Hal ini membuktikan bahwa universalitas HAM tidak sepenuhnya diadopsi oleh seluruh negara. Jalan kekerasan masih dipilih oleh sebagian otoritas pada sebuah negara untuk menciptakan kedamaian negatif di dalam negaranya sendiri.
Meskipun di kawasan regional Asia Tenggara terdapat organisasi supranasional ASEAN, nyatanya lembaga ini tidak mampu menciptakan perdamaian kawasan ketika harus berbenturan dengan kepentingan nasional dan kedaulatan negara.
Bahkan kejahatan genosida etnis Rohingya yang telah memakan ratusan bahkan ribuan nyawa tidak dapat disentuh karena lembaga ini menganut prinsip non intervensi terhadap kepentingan nasional negara anggotanya.
Hal ini bertentangan dengan prinsip deklarasi Wina yakni saling bergantung (interdependent) dan saling terkait (interrelated).
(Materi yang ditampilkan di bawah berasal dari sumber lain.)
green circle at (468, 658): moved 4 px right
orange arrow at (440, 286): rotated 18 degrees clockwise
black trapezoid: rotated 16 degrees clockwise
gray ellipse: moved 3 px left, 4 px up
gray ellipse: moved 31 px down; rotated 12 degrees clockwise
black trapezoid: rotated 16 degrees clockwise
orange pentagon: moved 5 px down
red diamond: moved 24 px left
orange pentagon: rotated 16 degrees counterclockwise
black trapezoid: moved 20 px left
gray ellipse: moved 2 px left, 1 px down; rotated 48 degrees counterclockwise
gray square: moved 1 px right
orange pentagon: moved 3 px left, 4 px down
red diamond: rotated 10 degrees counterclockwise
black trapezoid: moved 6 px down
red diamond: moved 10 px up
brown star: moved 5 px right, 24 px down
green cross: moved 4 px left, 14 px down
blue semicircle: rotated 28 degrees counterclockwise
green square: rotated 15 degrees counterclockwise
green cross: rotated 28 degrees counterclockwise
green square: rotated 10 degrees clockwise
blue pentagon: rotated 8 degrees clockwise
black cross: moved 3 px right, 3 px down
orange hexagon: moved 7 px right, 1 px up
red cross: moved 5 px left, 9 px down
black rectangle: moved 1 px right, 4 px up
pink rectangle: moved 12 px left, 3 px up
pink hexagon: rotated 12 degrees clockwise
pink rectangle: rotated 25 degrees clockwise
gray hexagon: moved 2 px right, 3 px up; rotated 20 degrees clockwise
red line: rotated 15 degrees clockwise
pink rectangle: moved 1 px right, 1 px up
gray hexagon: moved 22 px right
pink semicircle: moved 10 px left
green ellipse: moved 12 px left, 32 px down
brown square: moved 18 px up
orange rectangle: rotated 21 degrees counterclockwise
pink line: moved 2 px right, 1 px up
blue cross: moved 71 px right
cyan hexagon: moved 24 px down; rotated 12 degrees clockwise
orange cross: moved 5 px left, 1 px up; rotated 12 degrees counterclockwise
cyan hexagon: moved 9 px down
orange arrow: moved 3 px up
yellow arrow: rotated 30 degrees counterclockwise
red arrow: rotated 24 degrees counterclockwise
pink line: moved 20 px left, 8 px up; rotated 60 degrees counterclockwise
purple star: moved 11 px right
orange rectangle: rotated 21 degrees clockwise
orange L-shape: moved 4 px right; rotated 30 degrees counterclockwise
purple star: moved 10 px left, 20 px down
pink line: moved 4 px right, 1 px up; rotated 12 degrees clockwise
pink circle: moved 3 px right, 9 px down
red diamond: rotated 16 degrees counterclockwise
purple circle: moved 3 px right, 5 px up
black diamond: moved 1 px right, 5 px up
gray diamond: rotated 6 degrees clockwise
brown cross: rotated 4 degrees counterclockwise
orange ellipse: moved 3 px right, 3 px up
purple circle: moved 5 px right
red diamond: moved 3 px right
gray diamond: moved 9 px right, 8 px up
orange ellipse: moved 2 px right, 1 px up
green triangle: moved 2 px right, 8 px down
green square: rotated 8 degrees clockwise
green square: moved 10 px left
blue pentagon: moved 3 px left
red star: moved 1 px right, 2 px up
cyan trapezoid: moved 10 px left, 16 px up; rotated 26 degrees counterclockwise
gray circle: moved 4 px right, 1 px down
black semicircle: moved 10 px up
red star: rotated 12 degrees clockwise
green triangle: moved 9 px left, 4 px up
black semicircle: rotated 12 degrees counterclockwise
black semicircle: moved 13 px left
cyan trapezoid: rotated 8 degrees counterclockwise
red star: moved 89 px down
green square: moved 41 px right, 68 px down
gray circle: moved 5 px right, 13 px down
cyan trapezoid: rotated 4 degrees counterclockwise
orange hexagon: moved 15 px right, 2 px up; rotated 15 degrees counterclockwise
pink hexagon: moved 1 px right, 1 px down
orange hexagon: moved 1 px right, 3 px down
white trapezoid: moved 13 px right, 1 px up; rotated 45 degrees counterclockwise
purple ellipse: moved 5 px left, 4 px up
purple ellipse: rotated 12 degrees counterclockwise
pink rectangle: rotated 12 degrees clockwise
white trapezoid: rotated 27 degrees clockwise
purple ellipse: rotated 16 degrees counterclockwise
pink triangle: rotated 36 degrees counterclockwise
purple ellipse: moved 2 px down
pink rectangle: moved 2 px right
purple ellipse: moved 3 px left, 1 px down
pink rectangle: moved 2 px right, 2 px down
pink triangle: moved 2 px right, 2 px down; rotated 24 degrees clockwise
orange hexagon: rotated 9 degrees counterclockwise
Maka dewasa kini perjuangan menegakkan HAM dalam skala internasional yang melibatkan komitmen negara dan kepentingan nasional masih sulit untuk direalisasikan.
Deklarasi HAM perlu ditinjau ulang agar bisa memberikan daya paksa terhadap negara yang melanggarnya. Misalnya dalam kasus perang Rusia-Ukraina, sejauh ini sanksi ekonomi dapat sedikit memberikan tekanan terhadap Putin dan pemerintahannya.
Meskipun pada akhirnya NATO dan Uni Eropa tidak memberikan bantuan militer secara spesifik, namun sanksi ekonomi dapat menjadi salah satu cara untuk menekan Rusia. Pemberian sanksi ekonomi dapat dimasukkan dalam perundingan HAM agar dapat memberikan instruksi yang jelas demi memperkuat saya paksa HAM.